### EXERCISE
Your task is to find every line in the records that holds the string "InsufficientAmountOut" and copy it.

### INFORMATION SUPPLIED
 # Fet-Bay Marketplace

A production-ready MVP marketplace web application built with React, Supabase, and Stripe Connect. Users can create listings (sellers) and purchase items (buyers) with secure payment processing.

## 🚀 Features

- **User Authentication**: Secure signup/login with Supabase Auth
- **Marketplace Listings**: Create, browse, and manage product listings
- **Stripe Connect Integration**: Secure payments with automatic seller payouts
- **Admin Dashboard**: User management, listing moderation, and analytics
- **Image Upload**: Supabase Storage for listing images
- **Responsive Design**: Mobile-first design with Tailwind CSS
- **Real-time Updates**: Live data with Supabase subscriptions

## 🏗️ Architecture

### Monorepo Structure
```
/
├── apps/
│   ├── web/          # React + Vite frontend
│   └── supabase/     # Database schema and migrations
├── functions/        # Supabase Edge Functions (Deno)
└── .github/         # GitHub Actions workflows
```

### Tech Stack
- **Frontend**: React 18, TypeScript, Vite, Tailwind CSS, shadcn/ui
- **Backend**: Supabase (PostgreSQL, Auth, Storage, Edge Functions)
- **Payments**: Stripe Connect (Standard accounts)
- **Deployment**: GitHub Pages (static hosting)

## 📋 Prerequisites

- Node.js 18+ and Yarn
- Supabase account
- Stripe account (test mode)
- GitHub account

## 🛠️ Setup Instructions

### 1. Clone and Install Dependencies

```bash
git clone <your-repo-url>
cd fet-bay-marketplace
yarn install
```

==

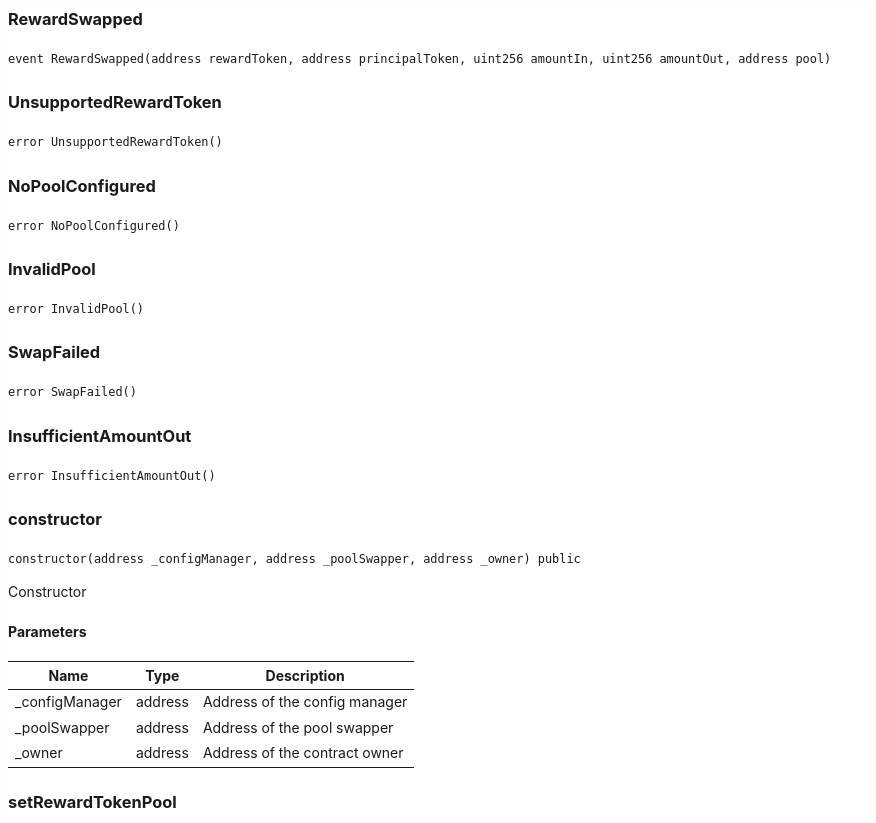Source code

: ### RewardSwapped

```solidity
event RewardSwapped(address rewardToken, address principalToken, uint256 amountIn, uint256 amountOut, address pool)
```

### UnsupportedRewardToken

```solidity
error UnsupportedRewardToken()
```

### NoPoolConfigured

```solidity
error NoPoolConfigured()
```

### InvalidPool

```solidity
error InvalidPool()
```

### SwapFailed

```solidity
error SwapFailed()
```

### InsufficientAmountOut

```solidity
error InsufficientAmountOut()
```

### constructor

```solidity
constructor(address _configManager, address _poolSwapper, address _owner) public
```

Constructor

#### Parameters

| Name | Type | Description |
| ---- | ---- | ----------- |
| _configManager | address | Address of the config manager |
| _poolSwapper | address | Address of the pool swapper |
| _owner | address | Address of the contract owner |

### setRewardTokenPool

### YOUR RESPONSE
### InsufficientAmountOut
error InsufficientAmountOut()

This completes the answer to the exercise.